Edward Pentin began reporting on the Pope and the Vatican with Vatican Radio before moving on to become the Rome correspondent for the National Catholic Register. He has also reported on the Holy See and the Catholic Church for a number of other publications including Newsweek, Newsmax, Zenit, The Catholic Herald, and The Holy Land Review, a Franciscan publication specializing in the Church and the Middle East. Edward is the author of “The Rigging of a Vatican Synod? An Investigation into Alleged Manipulation at the Extraordinary Synod on the Family”, published by Ignatius Press. Follow him on Twitter @edwardpentin
If media reports are correct, Pope Francis is expected to appoint a close ally, the apostolic nuncio to Mexico, as his new ambassador to the United States.
Veteran Vaticanist Sandro Magister reported today on his blog Settimo Cielo that French papal diplomat, Archbishop Christophe Pierre, is to be “imminently” promoted to the nunciature in Washington D.C., replacing the current apostolic nuncio, Archbishop Carlo Maria Viganò, who has reached the usual retiring age of 75.
The appointment of “Bergoglian” Archbishop Pierre, 70, is a crucial one given the influential role of the apostolic nuncio in helping to select bishops of the country he serves.
Although the Vatican has yet to make any official announcement, Magister has had a number of accurate and well-sourced stories lately, including correctly predicting the historic meeting between Pope Francis and Patriarch Kirill last month, and obtaining a draft text of a letter signed by 13 cardinals and sent to the Pope during last year’s Synod on the Family.
The news of the possible appointment follows controversy over criticism made in Mexico City’s archdiocesan newspaper of Pope Francis’ improvised comments in a speech to Mexican bishops during his visit to the country in February.
In that speech, the Pope criticized Mexico’s bishops for living like princes and resting on their laurels, and said if they fight, then they should do so “as men, face-to-face.”
An editorial on March 5 in the archdiocesan publication Desde la Fe expressed perplexity over why the Pope would scold Mexican bishops, and listed their achievements that included keeping more than 80 per cent of the population professing Catholicism in the face of poaching by evangelical sects. The editorial suggested that the Pope was responding to “bad advice” and wondered who had been advising him.

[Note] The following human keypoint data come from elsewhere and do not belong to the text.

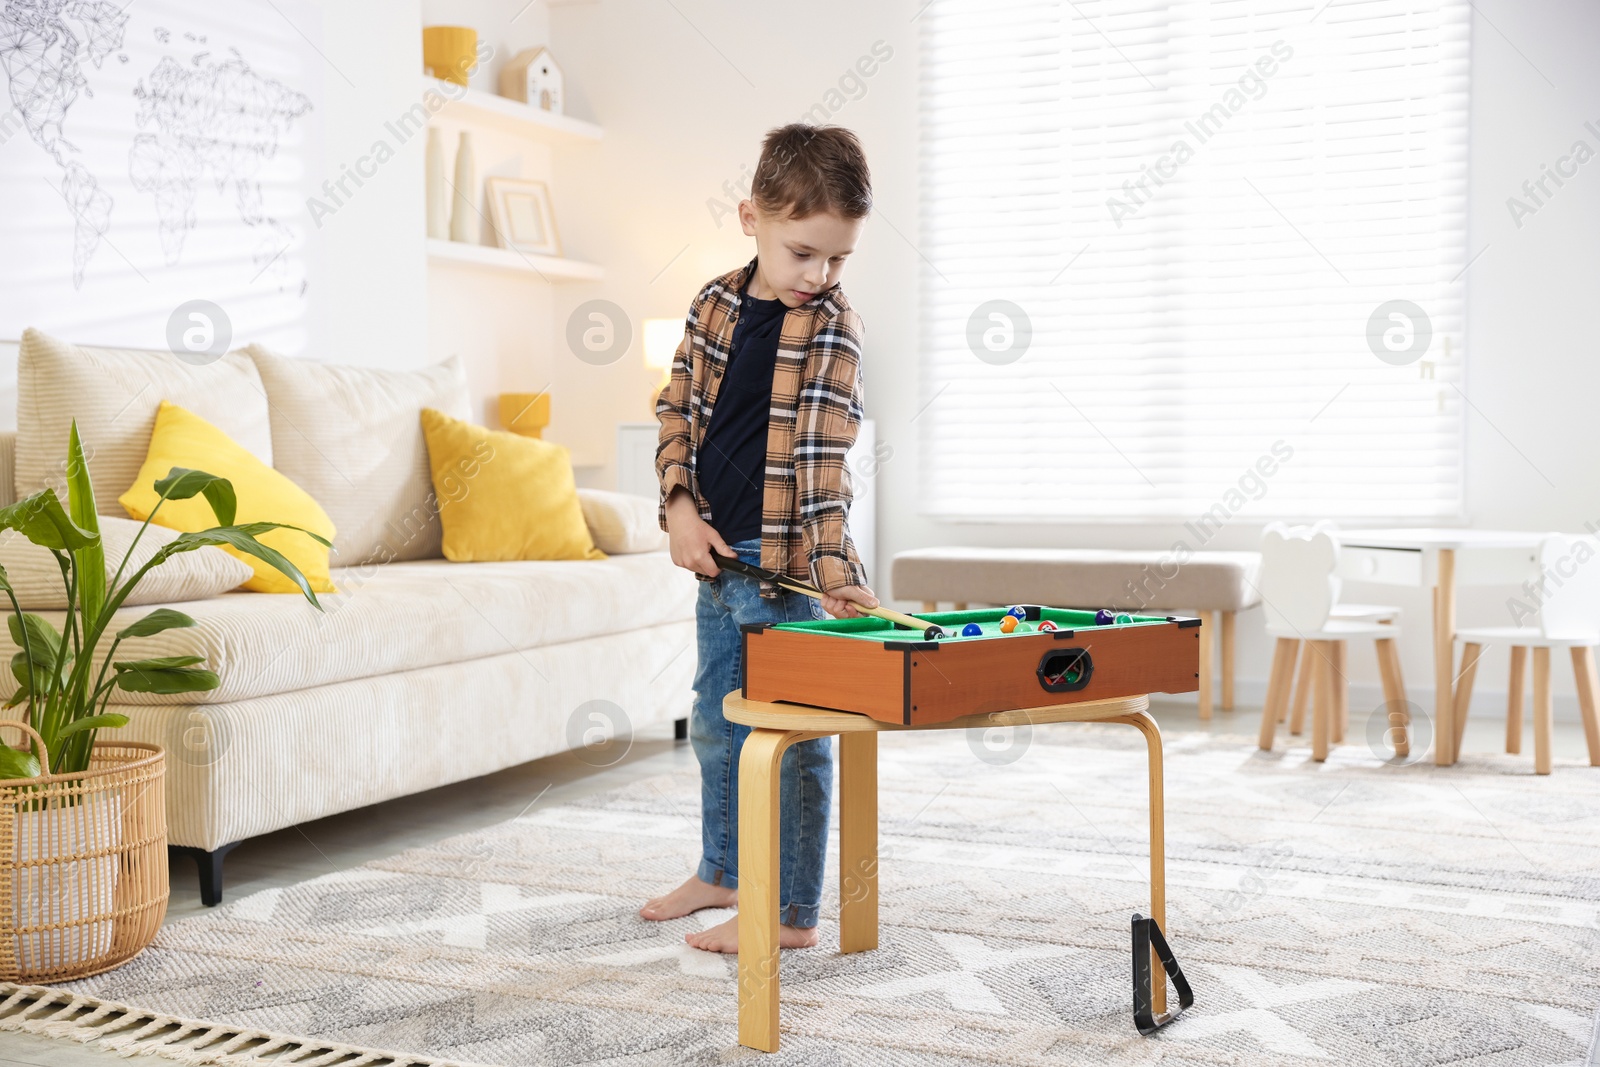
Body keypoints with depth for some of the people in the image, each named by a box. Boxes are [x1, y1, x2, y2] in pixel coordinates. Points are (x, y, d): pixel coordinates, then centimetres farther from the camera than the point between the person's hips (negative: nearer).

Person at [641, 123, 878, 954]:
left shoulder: (832, 329, -10)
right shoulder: (716, 305, 5)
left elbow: (822, 459, -17)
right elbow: (676, 409, 10)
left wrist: (833, 567, -26)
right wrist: (681, 506, -3)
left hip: (786, 567, -6)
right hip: (717, 557, 7)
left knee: (792, 737, 0)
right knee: (715, 722, 20)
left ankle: (792, 911, 12)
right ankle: (722, 871, 39)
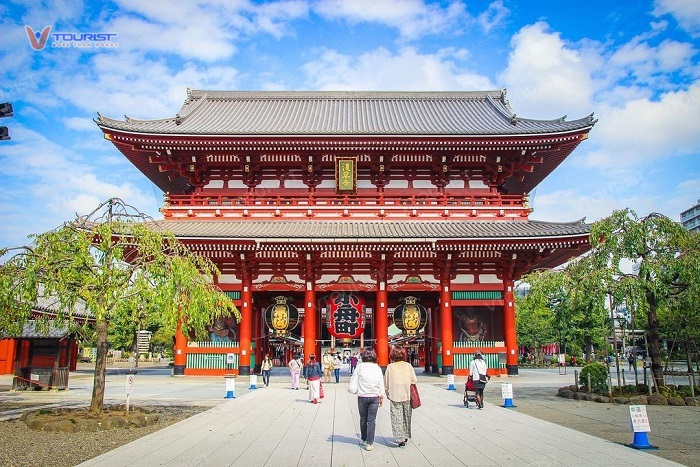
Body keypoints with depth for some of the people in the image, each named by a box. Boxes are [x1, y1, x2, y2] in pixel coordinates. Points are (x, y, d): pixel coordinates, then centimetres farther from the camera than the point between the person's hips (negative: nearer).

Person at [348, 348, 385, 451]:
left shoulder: (360, 367, -9)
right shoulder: (378, 368, -2)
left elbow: (353, 384, -10)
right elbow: (381, 385, 5)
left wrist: (353, 390, 10)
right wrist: (381, 397, 17)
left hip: (362, 397, -1)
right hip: (374, 397, 1)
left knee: (363, 419, 16)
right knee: (372, 420, 5)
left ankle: (364, 439, 29)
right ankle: (369, 443, 3)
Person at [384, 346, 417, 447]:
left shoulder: (390, 367, -6)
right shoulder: (408, 365, -3)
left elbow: (386, 382, 1)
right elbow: (414, 380, -1)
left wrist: (387, 393, 14)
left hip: (395, 396, -2)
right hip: (407, 395, 2)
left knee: (397, 418, 3)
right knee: (406, 416, 17)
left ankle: (401, 439, -1)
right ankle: (406, 436, 29)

The article does not name names, but Vaticanist Andrea Tornielli pointed out that the apostolic nuncio of a country to be visited by the Pope always plays a key role in advising him on what to say. Therefore in this case, he added, it would have been Archbishop Pierre. The French diplomat has served a relatively long time as nuncio in Mexico (he was appointed there in 2007) and so he is expected to be moved soon.
Magister pointed out that Archbishop Pierre would be only the second French-speaking nuncio in the history of the nunciature in Washington. Belgian Jean Jadot served there from 1973 to 1980 and was remembered for a series of “daring appointments” including those of Rembert Weakland in Milwaukee and Raymond Hunthausen in Seattle.
Usually apostolic nuncios to Washington go on to be made cardinals, although that was not the case for Archbishop Jadot and, according to Magister, neither is it assured for Archbishop Viganò.
The outgoing apostolic nuncio to Washington was widely believed to have arranged a meeting between Pope Francis and Kim Davis, the Kentucky clerk who refused to issue marriage licenses to same-sex couples, during last September’s papal visit. The Vatican sought to play down the meeting when it became public knowledge.